**Exercise details:** Find each line below that contains the word "version", and copy those lines.

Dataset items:
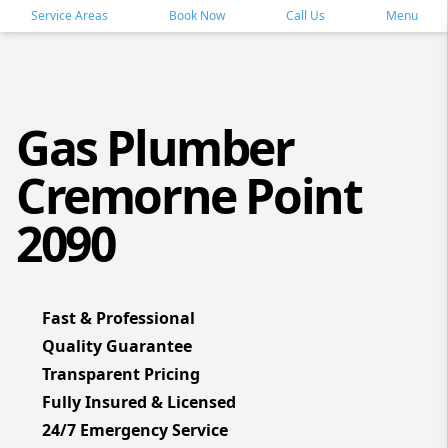
Service Areas
Book Now
Call Us
Menu
Gas Plumber
Cremorne Point
2090
Fast & Professional
Quality Guarantee
Transparent Pricing
Fully Insured & Licensed
24/7 Emergency Service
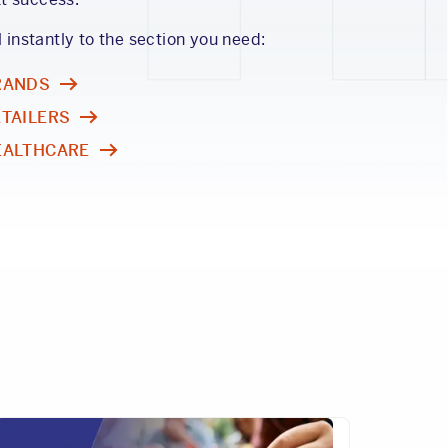
l instantly to the section you need:
RANDS
ETAILERS
EALTHCARE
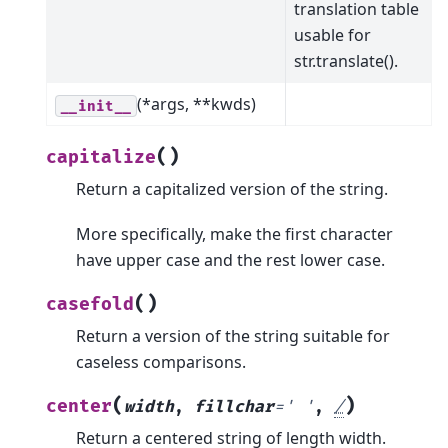
translation table
usable for
str.translate().
(*args, **kwds)
__init__
(
)
capitalize
Return a capitalized version of the string.
More specifically, make the first character
have upper case and the rest lower case.
(
)
casefold
Return a version of the string suitable for
caseless comparisons.
(
)
center
width
,
fillchar
=
'
'
,
/
Return a centered string of length width.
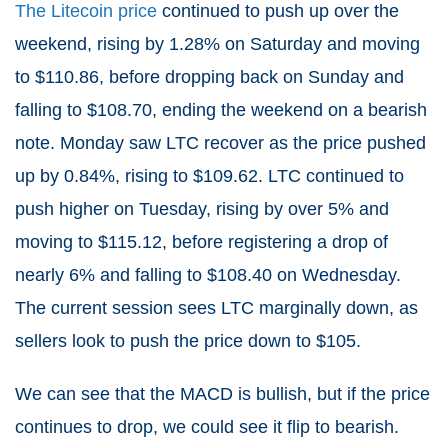
The Litecoin price
continued to push up over the
weekend, rising by 1.28% on Saturday and moving
to $110.86, before dropping back on Sunday and
falling to $108.70, ending the weekend on a bearish
note. Monday saw LTC recover as the price pushed
up by 0.84%, rising to $109.62. LTC continued to
push higher on Tuesday, rising by over 5% and
moving to $115.12, before registering a drop of
nearly 6% and falling to $108.40 on Wednesday.
The current session sees LTC marginally down, as
sellers look to push the price down to $105.
We can see that the MACD is bullish, but if the price
continues to drop, we could see it flip to bearish.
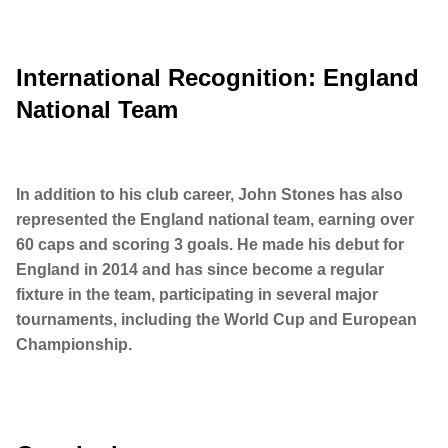
International Recognition: England
National Team
In addition to his club career, John Stones has also
represented the England national team, earning over
60 caps and scoring 3 goals. He made his debut for
England in 2014 and has since become a regular
fixture in the team, participating in several major
tournaments, including the World Cup and European
Championship.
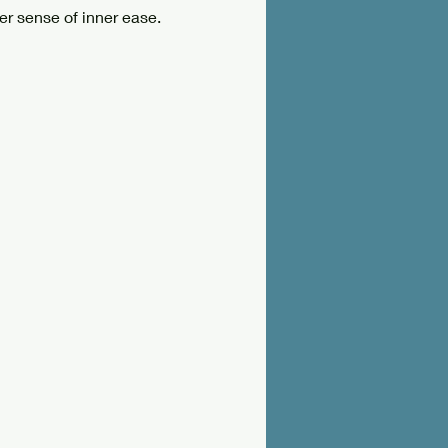
er sense of inner ease.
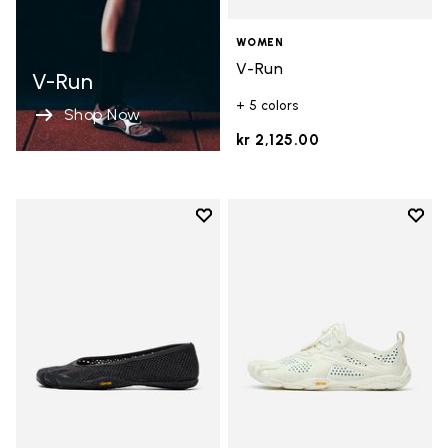
WOMEN
V-Run
V-Run
+ 5 colors
Shop Now
kr 2,125.00
Add to wishlist
Add t
Add to wishlist Vi-B Eco
Add t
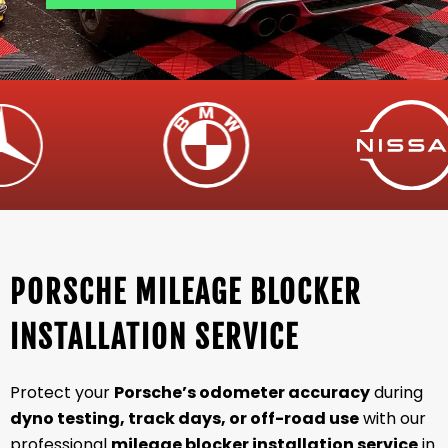
PORSCHE MILEAGE BLOCKER
INSTALLATION SERVICE
Protect your
Porsche’s odometer accuracy
during
dyno testing, track days, or off-road use
with our
professional
mileage blocker installation service
in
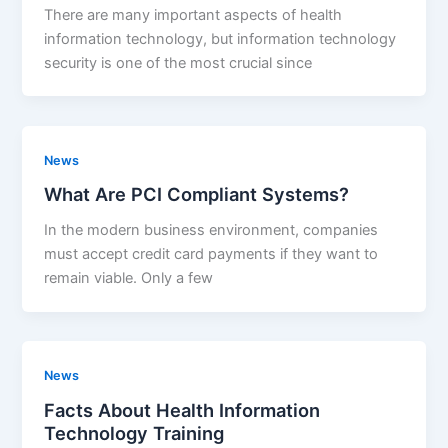
There are many important aspects of health
information technology, but information technology
security is one of the most crucial since
News
What Are PCI Compliant Systems?
In the modern business environment, companies
must accept credit card payments if they want to
remain viable. Only a few
News
Facts About Health Information
Technology Training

**Exercise solution:**
Return a capitalized version of the string.
Return a version of the string suitable for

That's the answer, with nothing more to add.